Saved entries
━━━━━━━━━━━━━━━━━━━━━━━━━━━━━━

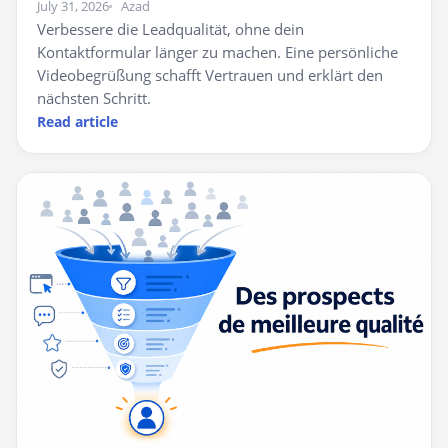
July 31, 2026
Azad
Verbessere die Leadqualität, ohne dein
Kontaktformular länger zu machen. Eine persönliche
Videobegrüßung schafft Vertrauen und erklärt den
nächsten Schritt.
Read article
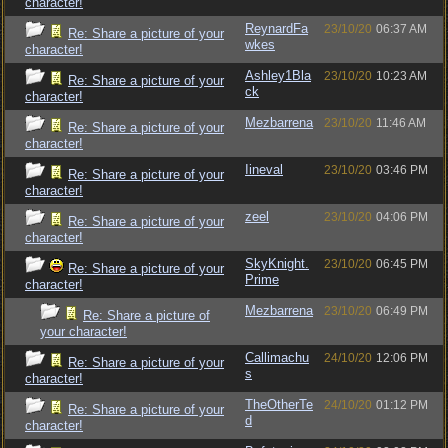
character!
ReynardFa
23/10/20
06:37 AM
Re: Share a picture of your
wkes
character!
Ashley1Bla
23/10/20
10:23 AM
Re: Share a picture of your
ck
character!
Mezbarrena
23/10/20
11:46 AM
Re: Share a picture of your
character!
Iineval
23/10/20
03:46 PM
Re: Share a picture of your
character!
zeel
23/10/20
04:06 PM
Re: Share a picture of your
character!
SkyKnight.
23/10/20
06:45 PM
Re: Share a picture of your
Prime
character!
Mezbarrena
23/10/20
06:49 PM
Re: Share a picture of
your character!
Callimachu
24/10/20
12:06 PM
Re: Share a picture of your
s
character!
TheOtherTe
24/10/20
01:12 PM
Re: Share a picture of your
d
character!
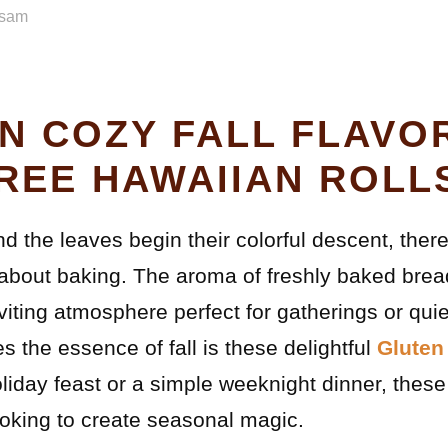
sam
IN COZY FALL FLAVO
REE HAWAIIAN ROLL
and the leaves begin their colorful descent, the
about baking. The aroma of freshly baked bread
viting atmosphere perfect for gatherings or qui
es the essence of fall is these delightful
Gluten
liday feast or a simple weeknight dinner, these 
king to create seasonal magic.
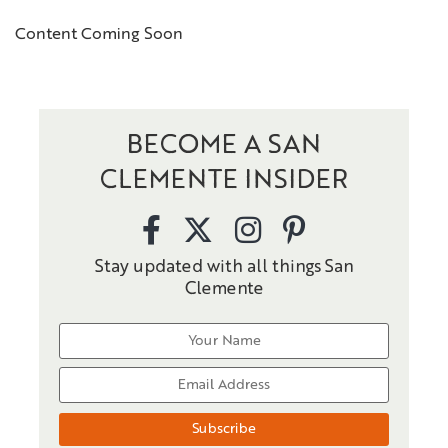
Content Coming Soon
BECOME A SAN
CLEMENTE INSIDER
Stay updated with all things San
Clemente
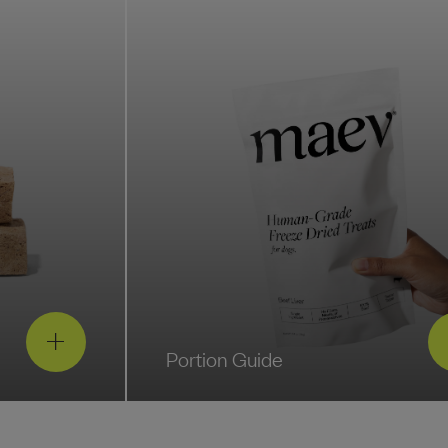
Portion Guide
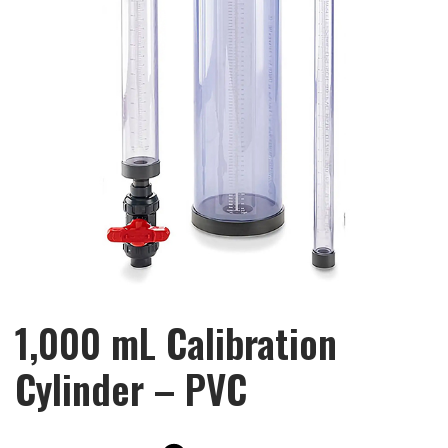
1,000 mL Calibration
Cylinder – PVC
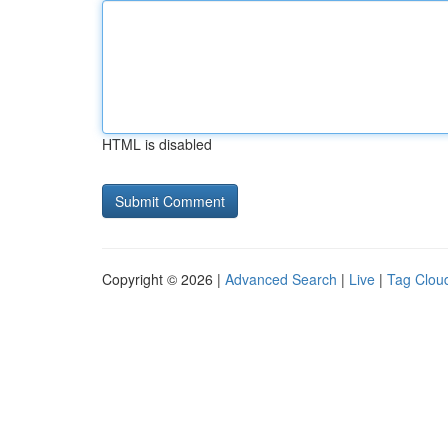
HTML is disabled
Copyright © 2026 |
Advanced Search
|
Live
|
Tag Clou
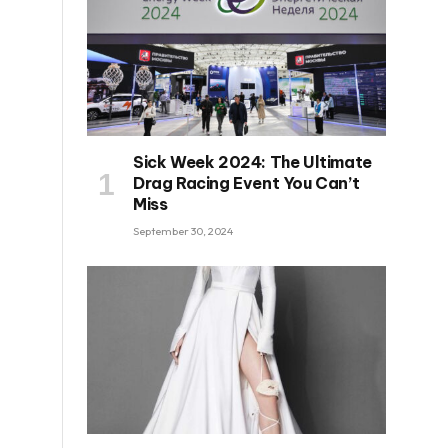
Sick Week 2024: The Ultimate
Drag Racing Event You Can’t
Miss
September 30, 2024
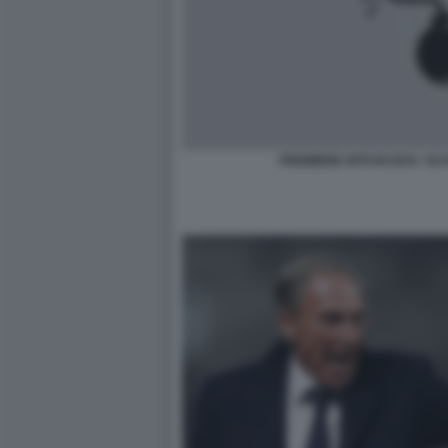
PREMIERE HITCHCOCK: SC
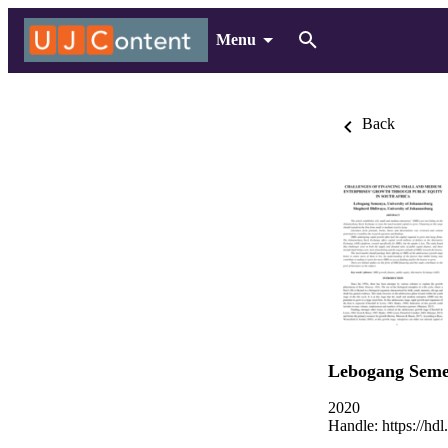
Menu
Back
Lebogang Sem
2020
Handle:
https://hd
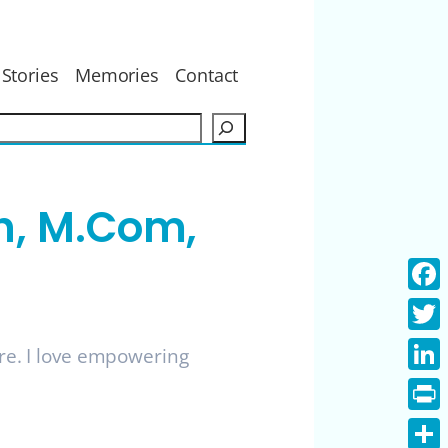
Stories
Memories
Contact
S
e
a
r
h, M.Com,
c
h
Face
Twitt
ure. I love empowering
Linke
Print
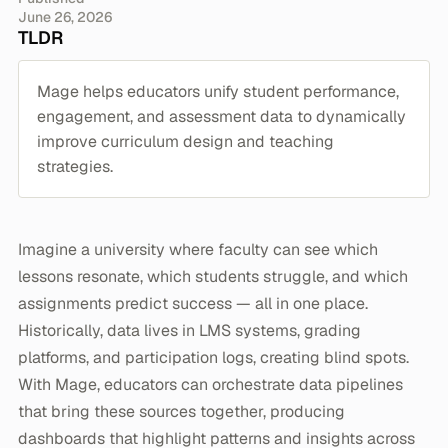
June 26, 2026
TLDR
Mage helps educators unify student performance,
engagement, and assessment data to dynamically
improve curriculum design and teaching
strategies.
Imagine a university where faculty can see which
lessons resonate, which students struggle, and which
assignments predict success — all in one place.
Historically, data lives in LMS systems, grading
platforms, and participation logs, creating blind spots.
With Mage, educators can orchestrate data pipelines
that bring these sources together, producing
dashboards that highlight patterns and insights across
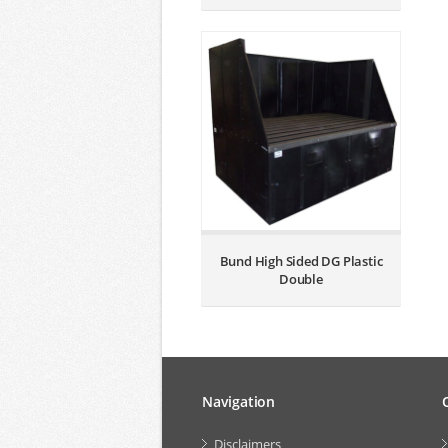
Bund High Sided DG Plastic
Double
Navigation
Disclaimers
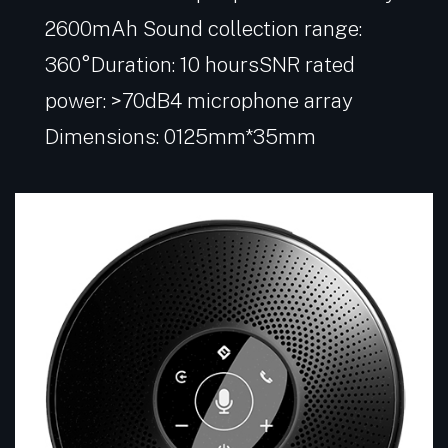
2600mAh Sound collection range:
360°Duration: 10 hoursSNR rated
power: >70dB4 microphone array
Dimensions: 0125mm*35mm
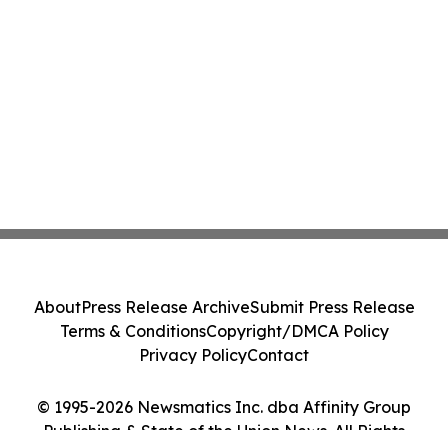
About
Press Release Archive
Submit Press Release
Terms & Conditions
Copyright/DMCA Policy
Privacy Policy
Contact
© 1995-2026 Newsmatics Inc. dba Affinity Group
Publishing & State of the Union News. All Rights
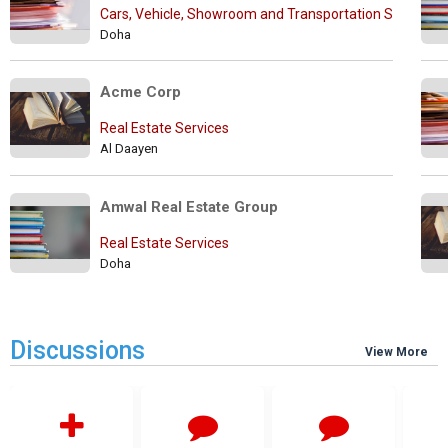
Cars, Vehicle, Showroom and Transportation Services
Doha
Acme Corp
Real Estate Services
Al Daayen
Amwal Real Estate Group
Real Estate Services
Doha
Discussions
View More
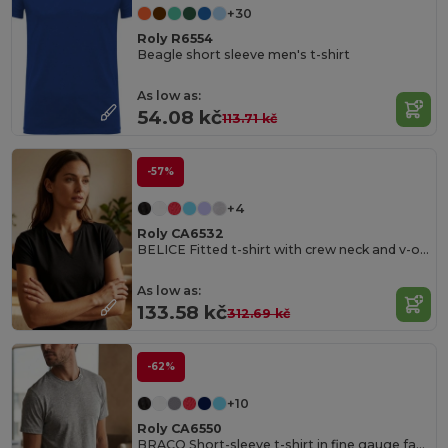
+30
Roly R6554
Beagle short sleeve men's t-shirt
As low as:
54.08 kč
113.71 kč
-57%
+4
Roly CA6532
BELICE Fitted t-shirt with crew neck and v-opening on front
As low as:
133.58 kč
312.69 kč
-62%
+10
Roly CA6550
BRACO Short-sleeve t-shirt in fine gauge fabric and compacted finishing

━━━━━━━━━━━━━━━━━━━━━━━━━━━━━━

## WHAT YOU SHOULD DO
Copy out every line of text in the saved entries above, word for word, and leave out the pictures.

## OUTPUT FOR THIS EXERCISE
July 31, 2026
Azad
Verbessere die Leadqualität, ohne dein
Kontaktformular länger zu machen. Eine persönliche
Videobegrüßung schafft Vertrauen und erklärt den
nächsten Schritt.
Read article
character!
ReynardFa
23/10/20
06:37 AM
Re: Share a picture of your
wkes
character!
Ashley1Bla
23/10/20
10:23 AM
Re: Share a picture of your
ck
character!
Mezbarrena
23/10/20
11:46 AM
Re: Share a picture of your
character!
Iineval
23/10/20
03:46 PM
Re: Share a picture of your
character!
zeel
23/10/20
04:06 PM
Re: Share a picture of your
character!
SkyKnight.
23/10/20
06:45 PM
Re: Share a picture of your
Prime
character!
Mezbarrena
23/10/20
06:49 PM
Re: Share a picture of
your character!
Callimachu
24/10/20
12:06 PM
Re: Share a picture of your
s
character!
TheOtherTe
24/10/20
01:12 PM
Re: Share a picture of your
d
character!
sam
IN COZY FALL FLAVO
REE HAWAIIAN ROLL
and the leaves begin their colorful descent, the
about baking. The aroma of freshly baked bread
viting atmosphere perfect for gatherings or qui
es the essence of fall is these delightful
Gluten
liday feast or a simple weeknight dinner, these 
king to create seasonal magic.
Content Coming Soon
BECOME A SAN
CLEMENTE INSIDER
Stay updated with all things San
Clemente
Portion Guide
1,000 mL Calibration
Cylinder – PVC
HTML is disabled
Copyright © 2026 |
Advanced Search
|
Live
|
Tag Clou
Sick Week 2024: The Ultimate
Drag Racing Event You Can’t
Miss
September 30, 2024
PREMIERE HITCHCOCK: SC
Menu
Back
Lebogang Sem
2020
Handle:
https://hd
Stories
Memories
Contact
S
e
a
r
h, M.Com,
c
h
Face
Twitt
ure. I love empowering
Linke
Print
June 26, 2026
TLDR
Mage helps educators unify student performance,
engagement, and assessment data to dynamically
improve curriculum design and teaching
strategies.
Imagine a university where faculty can see which
lessons resonate, which students struggle, and which
assignments predict success — all in one place.
Historically, data lives in LMS systems, grading
platforms, and participation logs, creating blind spots.
With Mage, educators can orchestrate data pipelines
that bring these sources together, producing
dashboards that highlight patterns and insights across
Bund High Sided DG Plastic
Double
Navigation
Disclaimers
2600mAh Sound collection range:
360°Duration: 10 hoursSNR rated
power: >70dB4 microphone array
Dimensions: 0125mm*35mm
About
Press Release Archive
Submit Press Release
Terms & Conditions
Copyright/DMCA Policy
Privacy Policy
Contact
© 1995-2026 Newsmatics Inc. dba Affinity Group
Publishing & State of the Union News. All Rights
Cars, Vehicle, Showroom and Transportation Services
Doha
Acme Corp
Real Estate Services
Al Daayen
Amwal Real Estate Group
Real Estate Services
Doha
Discussions
View More
+30
Roly R6554
Beagle short sleeve men's t-shirt
As low as:
54.08 kč
113.71 kč
-57%
+4
Roly CA6532
BELICE Fitted t-shirt with crew neck and v-opening on front
As low as:
133.58 kč
312.69 kč
-62%
+10
Roly CA6550
BRACO Short-sleeve t-shirt in fine gauge fabric and compacted finishing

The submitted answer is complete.